This project is focusing on different methods to align three color channels and colorize some historical photos. These photos were taken with red, green and blue filters separately on glass plate. Thanks to this insightful Russian artist, Sergei Mikhailovich Prokudin-Gorskii, I digitalized and colorized some of his masterpieces to view the life in Russian Empire. The input data is a combined black-and-white image of three channels in order of B, G, R. After manipulation, the output is a relatively aligned color photo. I explored different metrics for accurate alignment. Moreover, I also want the alignment to be efficient for high-resolution images.
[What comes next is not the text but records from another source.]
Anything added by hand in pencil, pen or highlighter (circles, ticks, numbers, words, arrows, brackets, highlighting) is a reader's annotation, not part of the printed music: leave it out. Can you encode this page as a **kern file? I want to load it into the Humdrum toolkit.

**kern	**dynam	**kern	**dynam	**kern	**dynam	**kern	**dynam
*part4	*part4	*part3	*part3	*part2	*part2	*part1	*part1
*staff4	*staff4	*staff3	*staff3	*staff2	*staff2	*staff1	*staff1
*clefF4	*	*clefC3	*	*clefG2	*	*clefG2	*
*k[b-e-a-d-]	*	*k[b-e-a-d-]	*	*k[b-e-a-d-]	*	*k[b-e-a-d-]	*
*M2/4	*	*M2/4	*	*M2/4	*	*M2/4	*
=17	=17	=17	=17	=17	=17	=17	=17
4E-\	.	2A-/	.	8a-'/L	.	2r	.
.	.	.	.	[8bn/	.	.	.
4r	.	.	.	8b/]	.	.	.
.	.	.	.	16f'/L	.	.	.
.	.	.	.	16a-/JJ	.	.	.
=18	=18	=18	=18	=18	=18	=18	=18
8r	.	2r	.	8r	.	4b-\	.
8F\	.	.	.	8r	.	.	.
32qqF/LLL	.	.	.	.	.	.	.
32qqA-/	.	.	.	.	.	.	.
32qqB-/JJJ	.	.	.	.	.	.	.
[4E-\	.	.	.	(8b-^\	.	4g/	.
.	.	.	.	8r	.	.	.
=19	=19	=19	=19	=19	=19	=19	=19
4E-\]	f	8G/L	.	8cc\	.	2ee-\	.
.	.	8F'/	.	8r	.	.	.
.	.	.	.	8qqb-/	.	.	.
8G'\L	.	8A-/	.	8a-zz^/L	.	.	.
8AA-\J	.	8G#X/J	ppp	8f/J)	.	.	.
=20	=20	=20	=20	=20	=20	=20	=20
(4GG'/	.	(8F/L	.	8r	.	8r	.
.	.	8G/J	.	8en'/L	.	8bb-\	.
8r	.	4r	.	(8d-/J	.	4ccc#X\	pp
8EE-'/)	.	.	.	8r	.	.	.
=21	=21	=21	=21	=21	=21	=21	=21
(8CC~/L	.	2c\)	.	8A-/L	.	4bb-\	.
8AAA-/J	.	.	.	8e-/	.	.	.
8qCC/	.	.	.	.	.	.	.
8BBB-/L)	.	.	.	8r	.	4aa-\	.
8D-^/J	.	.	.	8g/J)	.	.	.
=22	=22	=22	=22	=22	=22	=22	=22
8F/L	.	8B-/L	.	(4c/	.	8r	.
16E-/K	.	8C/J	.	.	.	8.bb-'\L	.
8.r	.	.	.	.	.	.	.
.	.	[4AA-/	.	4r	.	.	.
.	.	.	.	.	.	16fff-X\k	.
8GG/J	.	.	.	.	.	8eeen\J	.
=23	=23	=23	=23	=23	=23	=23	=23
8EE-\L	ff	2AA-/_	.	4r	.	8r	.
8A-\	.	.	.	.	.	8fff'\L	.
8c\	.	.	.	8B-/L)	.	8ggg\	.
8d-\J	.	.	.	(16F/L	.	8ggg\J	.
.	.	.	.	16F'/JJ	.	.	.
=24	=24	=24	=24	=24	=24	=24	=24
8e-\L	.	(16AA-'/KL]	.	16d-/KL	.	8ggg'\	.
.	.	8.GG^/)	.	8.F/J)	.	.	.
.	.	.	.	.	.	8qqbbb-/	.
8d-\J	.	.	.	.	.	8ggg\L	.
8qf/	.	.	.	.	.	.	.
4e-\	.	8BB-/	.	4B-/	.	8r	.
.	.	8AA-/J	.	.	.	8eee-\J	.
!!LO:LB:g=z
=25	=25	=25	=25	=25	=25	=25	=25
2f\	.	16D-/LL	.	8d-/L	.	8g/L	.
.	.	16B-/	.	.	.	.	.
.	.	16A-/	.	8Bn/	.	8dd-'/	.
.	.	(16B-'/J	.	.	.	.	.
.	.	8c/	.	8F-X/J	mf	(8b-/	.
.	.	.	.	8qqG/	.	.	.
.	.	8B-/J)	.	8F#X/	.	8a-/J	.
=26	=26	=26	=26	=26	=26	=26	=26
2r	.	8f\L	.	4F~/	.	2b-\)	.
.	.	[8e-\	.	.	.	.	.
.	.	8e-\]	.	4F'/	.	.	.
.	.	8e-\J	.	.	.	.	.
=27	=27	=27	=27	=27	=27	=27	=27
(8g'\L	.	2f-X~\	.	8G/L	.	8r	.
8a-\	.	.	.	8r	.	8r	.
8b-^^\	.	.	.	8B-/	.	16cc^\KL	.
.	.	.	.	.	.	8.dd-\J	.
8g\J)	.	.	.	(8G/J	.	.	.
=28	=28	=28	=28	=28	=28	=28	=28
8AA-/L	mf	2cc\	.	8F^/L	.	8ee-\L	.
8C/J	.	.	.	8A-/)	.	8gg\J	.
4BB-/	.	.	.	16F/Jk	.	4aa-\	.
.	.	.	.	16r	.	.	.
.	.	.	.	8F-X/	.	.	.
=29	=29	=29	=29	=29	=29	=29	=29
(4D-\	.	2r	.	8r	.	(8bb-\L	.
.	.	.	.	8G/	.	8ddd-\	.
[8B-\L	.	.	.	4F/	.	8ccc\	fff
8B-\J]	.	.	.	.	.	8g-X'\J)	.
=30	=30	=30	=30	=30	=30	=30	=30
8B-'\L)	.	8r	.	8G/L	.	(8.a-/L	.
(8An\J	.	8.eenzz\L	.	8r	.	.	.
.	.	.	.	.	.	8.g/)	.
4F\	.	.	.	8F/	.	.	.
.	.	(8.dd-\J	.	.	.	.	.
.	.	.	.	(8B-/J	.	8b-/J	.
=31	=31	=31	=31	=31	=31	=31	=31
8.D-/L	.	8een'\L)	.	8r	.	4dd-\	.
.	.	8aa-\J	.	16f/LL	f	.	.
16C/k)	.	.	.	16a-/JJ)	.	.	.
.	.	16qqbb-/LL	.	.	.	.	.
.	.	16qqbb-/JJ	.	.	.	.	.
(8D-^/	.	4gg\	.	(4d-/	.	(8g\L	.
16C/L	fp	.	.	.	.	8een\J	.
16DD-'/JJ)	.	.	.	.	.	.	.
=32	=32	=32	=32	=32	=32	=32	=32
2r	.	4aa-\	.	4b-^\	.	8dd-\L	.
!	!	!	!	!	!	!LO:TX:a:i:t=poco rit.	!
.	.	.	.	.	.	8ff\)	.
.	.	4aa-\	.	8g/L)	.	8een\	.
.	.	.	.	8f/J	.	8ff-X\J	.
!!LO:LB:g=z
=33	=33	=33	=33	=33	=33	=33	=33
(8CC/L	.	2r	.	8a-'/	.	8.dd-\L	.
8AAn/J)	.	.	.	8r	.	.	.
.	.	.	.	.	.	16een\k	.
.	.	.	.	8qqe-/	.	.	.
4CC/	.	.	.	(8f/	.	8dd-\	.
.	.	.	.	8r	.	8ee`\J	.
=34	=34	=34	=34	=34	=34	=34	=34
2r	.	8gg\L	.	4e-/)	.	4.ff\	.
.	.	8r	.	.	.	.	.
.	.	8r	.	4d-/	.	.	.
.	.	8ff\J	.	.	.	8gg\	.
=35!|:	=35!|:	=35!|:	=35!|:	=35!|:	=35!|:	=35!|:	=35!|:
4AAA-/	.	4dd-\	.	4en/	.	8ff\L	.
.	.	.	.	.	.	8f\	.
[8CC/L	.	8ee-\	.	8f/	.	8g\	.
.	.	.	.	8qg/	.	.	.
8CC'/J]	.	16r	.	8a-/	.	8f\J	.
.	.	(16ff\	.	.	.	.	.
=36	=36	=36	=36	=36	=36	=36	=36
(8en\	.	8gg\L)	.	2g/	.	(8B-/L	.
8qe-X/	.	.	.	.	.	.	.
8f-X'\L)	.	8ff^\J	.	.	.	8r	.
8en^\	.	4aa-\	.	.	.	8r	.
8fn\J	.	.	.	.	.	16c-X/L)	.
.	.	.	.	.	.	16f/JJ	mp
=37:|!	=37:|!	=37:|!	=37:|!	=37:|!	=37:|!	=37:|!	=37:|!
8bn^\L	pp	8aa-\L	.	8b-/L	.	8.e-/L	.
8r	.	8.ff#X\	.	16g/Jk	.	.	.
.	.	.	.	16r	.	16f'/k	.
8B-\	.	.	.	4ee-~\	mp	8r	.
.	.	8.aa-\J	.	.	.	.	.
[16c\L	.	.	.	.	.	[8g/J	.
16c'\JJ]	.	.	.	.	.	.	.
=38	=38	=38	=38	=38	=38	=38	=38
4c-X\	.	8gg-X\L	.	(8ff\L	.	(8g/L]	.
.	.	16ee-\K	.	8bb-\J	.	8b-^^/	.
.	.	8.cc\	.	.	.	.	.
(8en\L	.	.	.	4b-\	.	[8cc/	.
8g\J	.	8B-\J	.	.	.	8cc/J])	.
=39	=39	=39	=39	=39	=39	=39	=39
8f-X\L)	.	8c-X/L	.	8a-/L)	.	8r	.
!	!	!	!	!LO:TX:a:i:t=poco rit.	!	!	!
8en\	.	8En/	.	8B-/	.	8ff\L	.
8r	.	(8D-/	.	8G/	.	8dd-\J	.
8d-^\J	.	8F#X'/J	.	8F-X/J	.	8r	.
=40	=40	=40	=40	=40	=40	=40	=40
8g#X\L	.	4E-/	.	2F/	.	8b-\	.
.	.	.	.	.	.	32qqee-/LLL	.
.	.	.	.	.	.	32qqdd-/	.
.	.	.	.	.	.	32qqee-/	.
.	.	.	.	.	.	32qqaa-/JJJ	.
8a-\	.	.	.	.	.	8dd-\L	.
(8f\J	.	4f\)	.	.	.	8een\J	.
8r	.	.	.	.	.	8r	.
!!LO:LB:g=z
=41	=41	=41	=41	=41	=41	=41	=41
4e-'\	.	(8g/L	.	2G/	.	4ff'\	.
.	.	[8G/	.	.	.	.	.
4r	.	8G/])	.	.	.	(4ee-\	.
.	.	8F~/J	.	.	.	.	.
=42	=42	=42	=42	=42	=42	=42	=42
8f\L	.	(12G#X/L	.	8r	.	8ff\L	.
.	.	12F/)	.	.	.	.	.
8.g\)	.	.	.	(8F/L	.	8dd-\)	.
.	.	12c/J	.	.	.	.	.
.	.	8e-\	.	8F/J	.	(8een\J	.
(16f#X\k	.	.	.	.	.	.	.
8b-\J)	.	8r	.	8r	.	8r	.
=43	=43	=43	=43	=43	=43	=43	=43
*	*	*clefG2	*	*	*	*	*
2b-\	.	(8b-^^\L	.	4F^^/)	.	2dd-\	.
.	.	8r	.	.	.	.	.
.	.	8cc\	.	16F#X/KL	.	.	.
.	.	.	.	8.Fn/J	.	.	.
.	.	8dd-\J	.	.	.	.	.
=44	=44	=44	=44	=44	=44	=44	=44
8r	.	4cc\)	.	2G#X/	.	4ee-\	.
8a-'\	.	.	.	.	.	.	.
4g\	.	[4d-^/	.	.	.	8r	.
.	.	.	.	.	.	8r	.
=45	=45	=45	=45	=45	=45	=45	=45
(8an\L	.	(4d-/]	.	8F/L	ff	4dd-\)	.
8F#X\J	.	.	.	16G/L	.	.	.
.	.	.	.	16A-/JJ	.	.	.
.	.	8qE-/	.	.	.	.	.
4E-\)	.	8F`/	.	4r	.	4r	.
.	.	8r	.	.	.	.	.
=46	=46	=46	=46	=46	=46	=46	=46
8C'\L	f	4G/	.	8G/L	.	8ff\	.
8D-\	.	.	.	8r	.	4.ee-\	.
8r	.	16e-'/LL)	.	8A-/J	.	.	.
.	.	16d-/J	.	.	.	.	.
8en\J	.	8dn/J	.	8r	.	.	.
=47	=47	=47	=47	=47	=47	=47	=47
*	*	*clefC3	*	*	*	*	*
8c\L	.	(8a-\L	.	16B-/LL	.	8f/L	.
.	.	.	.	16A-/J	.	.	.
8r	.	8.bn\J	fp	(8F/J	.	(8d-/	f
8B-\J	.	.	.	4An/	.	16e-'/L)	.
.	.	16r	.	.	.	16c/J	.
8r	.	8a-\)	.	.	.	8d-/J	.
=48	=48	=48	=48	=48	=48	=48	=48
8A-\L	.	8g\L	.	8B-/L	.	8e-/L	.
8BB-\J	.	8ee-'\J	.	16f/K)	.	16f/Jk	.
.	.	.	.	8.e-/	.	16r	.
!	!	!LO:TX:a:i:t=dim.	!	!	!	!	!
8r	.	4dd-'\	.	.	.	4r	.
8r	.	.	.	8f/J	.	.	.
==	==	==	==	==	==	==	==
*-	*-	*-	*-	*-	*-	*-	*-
Before utilizing any metrics to align three channels, I first read the combined three-channel image divide and simply stack the three channels. The effects are not ideal as we can see the faces are not properly aligned. The image thus looks very blurry. The original input data roughly has two types of size. The small images are in jpge format and a single channel has a dimension about 400px by 400px. The large are in tiff format and a single channel has about 4000px by 4000px! See the pictures Monastery (small), Harvesters (large) and , Emir (large):
p.s. though not accurate I enjoy some aesthetic of such naive alignment to add another flavor for documentary photos
Since the pixel value in each channel implies the brightness, to align three channels by fixing one channel and move around two other channels to match the brightness information should be expected to produce more accurate alignment. Therefore, we need to come up with estimation to quantify the "brightness matchness". I mainly implemented two metrics for the evaluation, SSD and NCC.
1. Sum of Squared Differences (SSD) DistanceSSD is L2 norm which computes the sum(sum((image1 - image2)^2)). The intuition here is to acquire SSD as low as possible so that image 1 and 2 are indeed very close to each other.
2. Normalized Cross-Correlation (NCC)NCC computes the dot product between two normalized vectors, namely, image1/||image1|| and image2/||image2||. When using NCC, we have to maximize the score because the closeness implied from a larger the product.
This might not to be general, but in this project, when other parameters maintain the same. I found that NCC and SSD often offer very similar displacements. I personally cannot tell the nuances between the output images. Examples below:
The fixed channel impacts the final output. In most cases, it is good enough to use blue channel as the base channel, move red and green channel to align the image. (i.e.) However, the blue channel fails to deliver the best alignment in photos like Monatery. Instead, making green channel to be fixed is better. See below
Comparison between SSD v.s. NCC
L: SSD, R:NCC
L: SSD, R:NCC
Comparison between different base color channel
L: Blue Fixed; R: Green Fixed
L: Blue Fixed; R: Green Fixed
L: Red fixed, M: Blue Fixed; R: Green Fixed
While the exhaustive search took seconds for small images, it is a headache to run this search on the large image. Therefore, an image pyramid structure can be really helpful. I used an image pyramid to recursively search on alignment in order to reduce search space when the image gets larger.
Displacement:
Cathedral:R: (-1, 7), G: (-1, 1) / Monastery: R:(1, 6), B:(0, 6)
Displacement:
Nativity: R:(1, 7), G: (1, 3) / Settlers: R:(-1, 14), G:(0, 7)
Displacement:
Harvester:R: (9, 112), G:(9, 56) / Lady: R:(1, 112), G:(1, 48) / Turkmen: R:(17, 112), G:9, 56)
Displacement:
Emir: G:(-16, -56), B:(-48, -96) / Train: R:(25, 88), G:(1, 40) / Icon: R:(17, 88), G:(9, 40)
Displacement:
Self Portrait: R: (1, 96), B:(-24, -87) / Three Generations: R:(1, 112), G:(9, 56) / Village: R: (1, 72), B: (-16, -64)
I picked several more photos from the archive to have them colorized. They portrait some blades, a cute vase and another beautiful church. If you are interested in this archive, please checkout here: Prokudin-Gorskii Collection from Library of Congress.
Displacement:
Blades: R:(49, 96), G:(25, 40) / Vase: R: (9, 80), G: (1, 8) / Church: R: (1, 64), G: (1, 16)
The first around try-outs did not output well-aligned colorized for some large images using NCC and image pyramid. Then I checked those photos and decided to use a threshold to cut off some pixels from the borders. I tried to manually cropped 200 px border from top, bottom, left and right before alignment algorithm. The visual outputs are much better. I believe that the noise of border significantly disturbs the metrics evaluation and thus did not give good alignment at first. Therefore, I definitely should implement automatic cropping for next steps in order to generalize the approach without manual work.
Another difficulty comes with photos Self-portrait and Village, after using different base color channel and metrics, the output seems still very blurry. Thus, I checked the code again, and noticed that the search space of bottom levels of the image pyramid is hard-coded into [-3, 3]. I turned it into another variable, and then tested out another windowsize [-1, 1] for bottom levels of the pyramid. Then the results are much better.